* _WORK TO COMPLETE_
With the images omitted, return all of the entries exactly as they stand.

* _DATA TO USE_
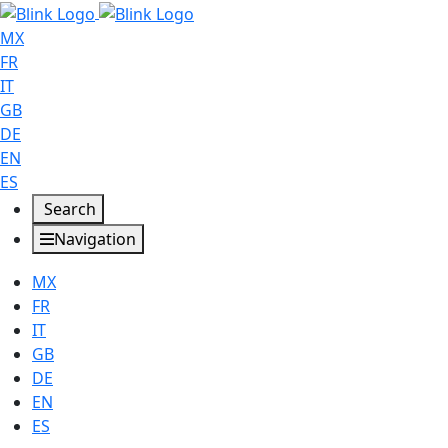
MX
FR
IT
GB
DE
EN
ES
Search
Navigation
MX
FR
IT
GB
DE
EN
ES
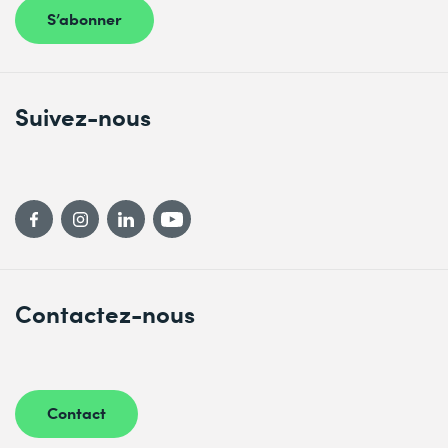
S’abonner
Suivez-nous
Contactez-nous
Contact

* _OUTPUT BELOW_
MX
FR
IT
GB
DE
EN
ES
Search
Navigation
MX
FR
IT
GB
DE
EN
ES
S’abonner
Suivez-nous
Contactez-nous
Contact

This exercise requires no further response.